I bought Tifosi Hilos. Check their website as they recommend different glasses for different size mellons.


----------



## hmto (Sep 26, 2007)

I have fairly wide temple area and recently bought Oakley Radars. They come in three lense sizing as well. They are also great at coverage around the eyes.


----------



## johnmyster (Mar 13, 2003)

I don't care how big your head is, Rudy Project Ekynox will make your noggin look tiny.


----------



## VaughnA (Jun 3, 2003)

I'm one of the bighead crowd. I like my Rudy Freeons, fit great and are very durable. And you can't beat the Rudy lens replacement warranty. Mine are 4 years old and still ticking along fine. I've replaced the lenses twice because of scratches or cracks, 15 bucks each time with the warranty.


----------



## murbike (Jan 22, 2004)

I have a gargantuan bean, and I've been wearing Tifosi Kilo for a while. Before that, it was Smith Iforgetthemodel, and before that, Smith Diablo.

I love the Tifosi - as good - if not better optics than the Smiths, lighter, and better looking (IMO) for half the price.


----------



## dadoflam (Jan 19, 2008)

And the winner is...

Thanks for all the suggestions - it was great as a newbie getting such an enthusiastic response - I'm loving this sport!
Anyway - took all suggestions seriously and tried all those available in Australia (which was quite a few)

My conclusions were pretty slim except that of all the brands tried Oakleys struggle to fit really big heads and don't really cater for them 

In the end there were three clear winners for those looking in the future:
1. Rudy Project Sport Mask Performance - the Performance model with 'sweat bar' is excellent - better than regular model 
2. Maui Jim MJ-510 - single lens with flexible arms
3. (this one is a little out there in terms of street cred) - new Prada SPS 07F - simply fantastic fit with big lenses that really keep the wind out of the eyes (In the end I didn't think I could weather the designer-label-glasses-for-cycling thing - although they do have good cred in sailing due to America's Cup)
None were cheap but experience has taught me to accept that there are downsides to having a big noggin and thisis one of them!
In the end I went with the Rudy's although discounts are hard to find as there is tight price control.

For those looking for a big 'lid' - I can thoroughly recommend the LIMAR 950 - the large is quite large.

Thanks again !


----------



## DY123 (Oct 5, 2006)

If money is not a big deal look at Adidas.

The Evil Eyes are fantastic for cycling.

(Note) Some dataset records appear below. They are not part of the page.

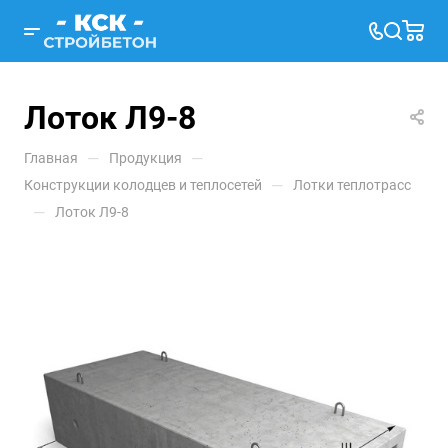
Лоток Л9-8
—
—
Главная
Продукция
—
Конструкции колодцев и теплосетей
Лотки теплотрасс
—
Лоток Л9-8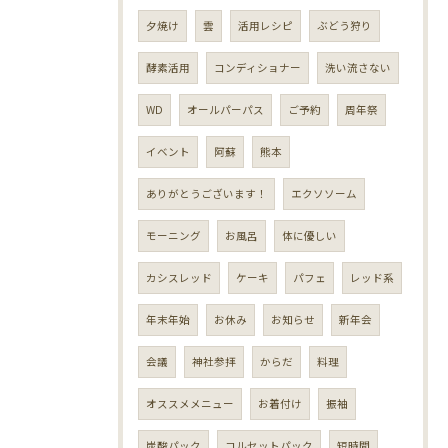
夕焼け
雲
活用レシピ
ぶどう狩り
酵素活用
コンディショナー
洗い流さない
WD
オールパーパス
ご予約
周年祭
イベント
阿蘇
熊本
ありがとうございます！
エクソソーム
モーニング
お風呂
体に優しい
カシスレッド
ケーキ
パフェ
レッド系
年末年始
お休み
お知らせ
新年会
会議
神社参拝
からだ
料理
オススメメニュー
お着付け
振袖
炭酸パック
コルセットパック
短時間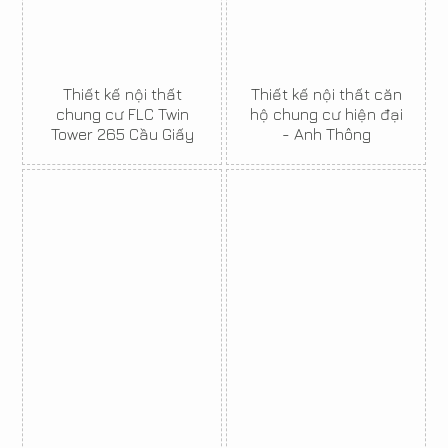
Thiết kế nội thất
Thiết kế nội thất căn
chung cư FLC Twin
hộ chung cư hiện đại
Tower 265 Cầu Giấy
- Anh Thông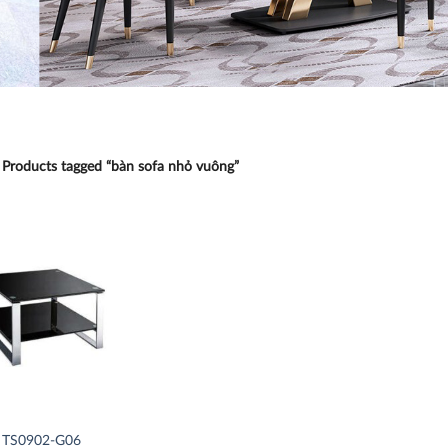
Products tagged “bàn sofa nhỏ vuông”
Thích
TS0902-G06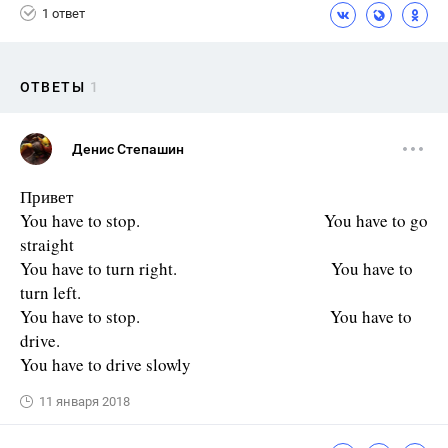
1 ответ
ОТВЕТЫ
1
Денис Степашин
Привет
You have to stop. You have to go
straight
You have to turn right. You have to
turn left.
You have to stop. You have to
drive.
You have to drive slowly
11 января 2018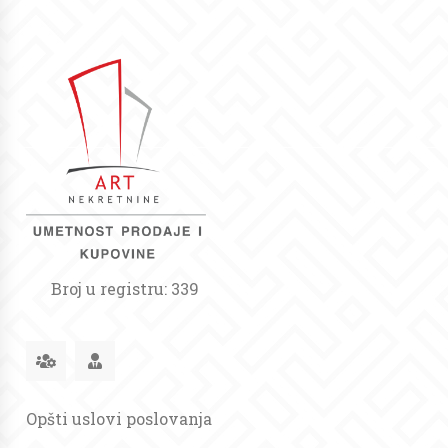
Broj u registru: 339
Opšti uslovi poslovanja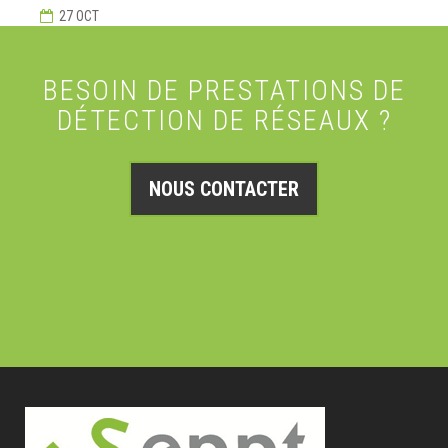
27 OCT
BESOIN DE PRESTATIONS DE
DÉTECTION DE RÉSEAUX ?
NOUS CONTACTER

They do not get much coverage here in the USA, but they are the best glasses I have ever had.

What I like most about them is adjustability. Almost everything can be adjusted. Nose bridge, temple arms. They have quite a few lens options and also different options like an elastic strap if you want to use them for another sport like snowboarding. 

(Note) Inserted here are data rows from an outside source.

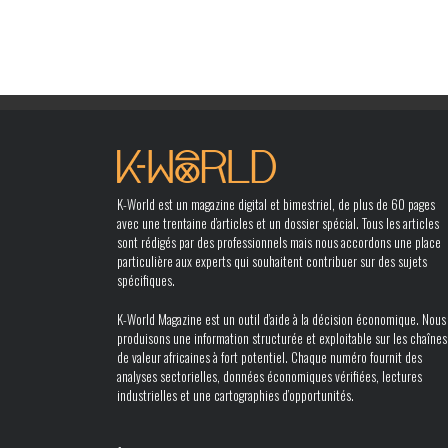
K-World est un magazine digital et bimestriel, de plus de 60 pages
avec une trentaine d’articles et un dossier spécial. Tous les articles
sont rédigés par des professionnels mais nous accordons une place
particulière aux experts qui souhaitent contribuer sur des sujets
spécifiques.
K-World Magazine est un outil d’aide à la décision économique. Nous
produisons une information structurée et exploitable sur les chaînes
de valeur africaines à fort potentiel. Chaque numéro fournit des
analyses sectorielles, données économiques vérifiées, lectures
industrielles et une cartographies d’opportunités.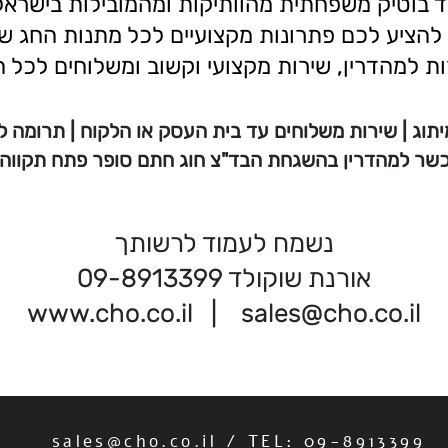
 בוטיק משפחתית מהוותיקות ומהמובילות בישראל,
להציע לכם פתרונות מקצועיים לכל מתנות החג ש
ת למהדרין, שירות מקצועי וקשוב ומשלוחים לכל ה
יתוג | שירות משלוחים עד בית העסק או הלקוח | תרומה 
שר למהדרין בהשגחת הבד"צ חוג חתם סופר פתח תקווה
נשמח לעמוד לרשותך
אורנת שוקולד 09-8913399
www.cho.co.il
|
sales@cho.co.il
sales@cho.co.il
/ TEL: 09-8913399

They are made in Austria, thus a pretty high price. I have bought two over the years while in Europe and I think they were about $150-$175 each.

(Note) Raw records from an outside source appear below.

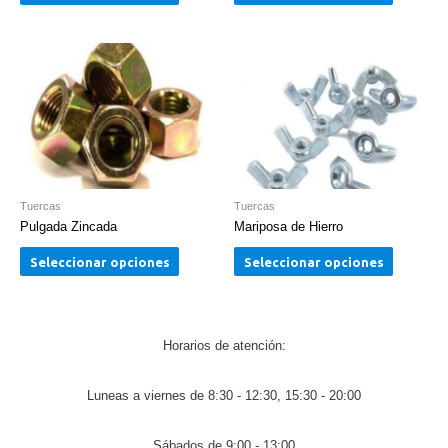
Tuercas
Tuercas
Pulgada Zincada
Mariposa de Hierro
Seleccionar opciones
Seleccionar opciones
Horarios de atención:
Luneas a viernes de 8:30 - 12:30, 15:30 - 20:00
Sábados de 9:00 - 13:00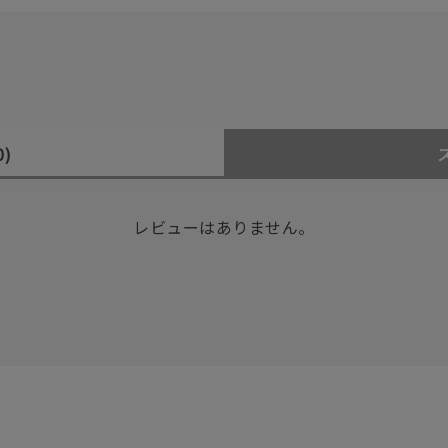
0)
レビューはありません。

Maybe Australia has a Adidas eyewear network? .......and yes they work well for large heads and faces.


----------



## murbike (Jan 22, 2004)

I have a big head, too, and love the Tifosi. I just lost my pair of Kilos and I'm about to go to the LBS and get another pair.

They are the best glasses I've had (for the money), and I've worn Oakley, Smith, Bolle, Native, and others.

The Tifosi are light and comfortable, and cost way less than $100. I had the pair I lost for about two years, and they were in great shape, despite being dropped, sat on, and mishandled over and over. All of the Smiths I had scratched if you looked at them crosseyed....


----------



## Creakyknees (Sep 21, 2003)

Sorry I'm late to this one. Was going to recommend going to a general purpose sporting good store, or ideally a fishing - oriented store. More "big" people are likely to shop there and the glasses work just as well as "cycling specific" brands without the rude markup.


----------



## Huanyao (Jul 9, 2008)

Avoid the Rudy Sport Mask. The temple pieces attach to "hooks" on the lens, these hooks on my Sport Masks have broken off twice in one year requiring a lens replacement cost. The first time I dropped them on the ground and the second time I was putting just them on (for real!). They also don't have very good ventilation. They're not really built for the rigors of cycling and are more for fashion. I have used M-Frames and Briko Sprinters in the past and will probably go back to M-Frames.


----------



## seany916 (Feb 8, 2006)

Although many of the other brands are lower priced and some even fit a bit better on my face/head, the optical quality of Oakleys have me returning over and over again.

For big heads, try their "Asian Fit" series on their website. It's wider than their standard fare and although not too much wider, does feel noticeably wider than their regular frames (which pinch my temples uncomfortably).


----------



## joemess (Aug 12, 2008)

for my big noggin I wear Oakleys...


I wear prescription sunnies and Oakleys are optically superior in my opinion. I also like the lack of ear hooks as the rubber is plenty sticky.


----------



## QQUIKM3 (Apr 20, 2008)

*Not lenses!*



de.abeja said:


> M-Frames can be found pretty cheap.


A mistake many make. Lenses are what make glasses and Oakley lenses are VERY expensive!


----------